Exercise goal: Lines before the one containing "1347 795 36.47" are left out; return that line and all lines after it, exactly, through the end of the records below.

===== Supplied information =====

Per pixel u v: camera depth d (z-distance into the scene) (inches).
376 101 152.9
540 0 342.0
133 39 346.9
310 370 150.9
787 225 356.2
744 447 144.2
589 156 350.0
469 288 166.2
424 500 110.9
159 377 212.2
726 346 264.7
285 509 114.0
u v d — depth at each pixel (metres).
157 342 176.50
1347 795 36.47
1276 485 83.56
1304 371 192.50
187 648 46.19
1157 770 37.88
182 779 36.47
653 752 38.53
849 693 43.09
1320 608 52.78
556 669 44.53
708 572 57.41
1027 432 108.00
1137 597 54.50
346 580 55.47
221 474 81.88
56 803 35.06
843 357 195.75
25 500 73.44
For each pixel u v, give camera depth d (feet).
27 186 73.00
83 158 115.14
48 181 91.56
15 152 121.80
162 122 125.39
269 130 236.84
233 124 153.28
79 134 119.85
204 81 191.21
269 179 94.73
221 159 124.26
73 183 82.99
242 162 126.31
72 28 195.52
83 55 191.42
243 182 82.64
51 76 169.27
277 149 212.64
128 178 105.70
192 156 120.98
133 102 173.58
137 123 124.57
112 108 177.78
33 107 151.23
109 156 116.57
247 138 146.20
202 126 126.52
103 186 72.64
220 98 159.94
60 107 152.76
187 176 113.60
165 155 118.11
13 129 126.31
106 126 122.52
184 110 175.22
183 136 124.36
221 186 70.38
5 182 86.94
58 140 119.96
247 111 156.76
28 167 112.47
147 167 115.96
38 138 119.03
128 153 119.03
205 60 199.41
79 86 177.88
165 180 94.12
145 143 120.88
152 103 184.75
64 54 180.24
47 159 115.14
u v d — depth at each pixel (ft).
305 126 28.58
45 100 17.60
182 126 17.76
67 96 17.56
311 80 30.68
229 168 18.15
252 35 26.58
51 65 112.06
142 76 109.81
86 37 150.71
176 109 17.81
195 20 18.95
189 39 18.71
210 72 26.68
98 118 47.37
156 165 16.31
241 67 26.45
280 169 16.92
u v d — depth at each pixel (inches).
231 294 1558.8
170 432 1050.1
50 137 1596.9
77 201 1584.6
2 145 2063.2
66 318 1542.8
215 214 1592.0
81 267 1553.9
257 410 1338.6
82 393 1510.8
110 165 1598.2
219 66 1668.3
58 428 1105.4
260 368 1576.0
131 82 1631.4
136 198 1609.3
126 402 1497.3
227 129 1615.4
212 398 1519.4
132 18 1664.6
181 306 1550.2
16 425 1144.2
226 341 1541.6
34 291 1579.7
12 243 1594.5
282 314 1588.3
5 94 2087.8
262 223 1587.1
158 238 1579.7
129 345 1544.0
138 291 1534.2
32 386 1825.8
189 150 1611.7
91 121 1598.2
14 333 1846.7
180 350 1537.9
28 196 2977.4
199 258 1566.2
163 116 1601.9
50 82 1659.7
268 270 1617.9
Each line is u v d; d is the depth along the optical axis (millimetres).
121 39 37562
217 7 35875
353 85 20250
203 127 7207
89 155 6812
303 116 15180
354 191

=====

Solution:
1347 795 36.47
1276 485 83.56
1304 371 192.50
187 648 46.19
1157 770 37.88
182 779 36.47
653 752 38.53
849 693 43.09
1320 608 52.78
556 669 44.53
708 572 57.41
1027 432 108.00
1137 597 54.50
346 580 55.47
221 474 81.88
56 803 35.06
843 357 195.75
25 500 73.44
For each pixel u v, give camera depth d (feet).
27 186 73.00
83 158 115.14
48 181 91.56
15 152 121.80
162 122 125.39
269 130 236.84
233 124 153.28
79 134 119.85
204 81 191.21
269 179 94.73
221 159 124.26
73 183 82.99
242 162 126.31
72 28 195.52
83 55 191.42
243 182 82.64
51 76 169.27
277 149 212.64
128 178 105.70
192 156 120.98
133 102 173.58
137 123 124.57
112 108 177.78
33 107 151.23
109 156 116.57
247 138 146.20
202 126 126.52
103 186 72.64
220 98 159.94
60 107 152.76
187 176 113.60
165 155 118.11
13 129 126.31
106 126 122.52
184 110 175.22
183 136 124.36
221 186 70.38
5 182 86.94
58 140 119.96
247 111 156.76
28 167 112.47
147 167 115.96
38 138 119.03
128 153 119.03
205 60 199.41
79 86 177.88
165 180 94.12
145 143 120.88
152 103 184.75
64 54 180.24
47 159 115.14
u v d — depth at each pixel (ft).
305 126 28.58
45 100 17.60
182 126 17.76
67 96 17.56
311 80 30.68
229 168 18.15
252 35 26.58
51 65 112.06
142 76 109.81
86 37 150.71
176 109 17.81
195 20 18.95
189 39 18.71
210 72 26.68
98 118 47.37
156 165 16.31
241 67 26.45
280 169 16.92
u v d — depth at each pixel (inches).
231 294 1558.8
170 432 1050.1
50 137 1596.9
77 201 1584.6
2 145 2063.2
66 318 1542.8
215 214 1592.0
81 267 1553.9
257 410 1338.6
82 393 1510.8
110 165 1598.2
219 66 1668.3
58 428 1105.4
260 368 1576.0
131 82 1631.4
136 198 1609.3
126 402 1497.3
227 129 1615.4
212 398 1519.4
132 18 1664.6
181 306 1550.2
16 425 1144.2
226 341 1541.6
34 291 1579.7
12 243 1594.5
282 314 1588.3
5 94 2087.8
262 223 1587.1
158 238 1579.7
129 345 1544.0
138 291 1534.2
32 386 1825.8
189 150 1611.7
91 121 1598.2
14 333 1846.7
180 350 1537.9
28 196 2977.4
199 258 1566.2
163 116 1601.9
50 82 1659.7
268 270 1617.9
Each line is u v d; d is the depth along the optical axis (millimetres).
121 39 37562
217 7 35875
353 85 20250
203 127 7207
89 155 6812
303 116 15180
354 191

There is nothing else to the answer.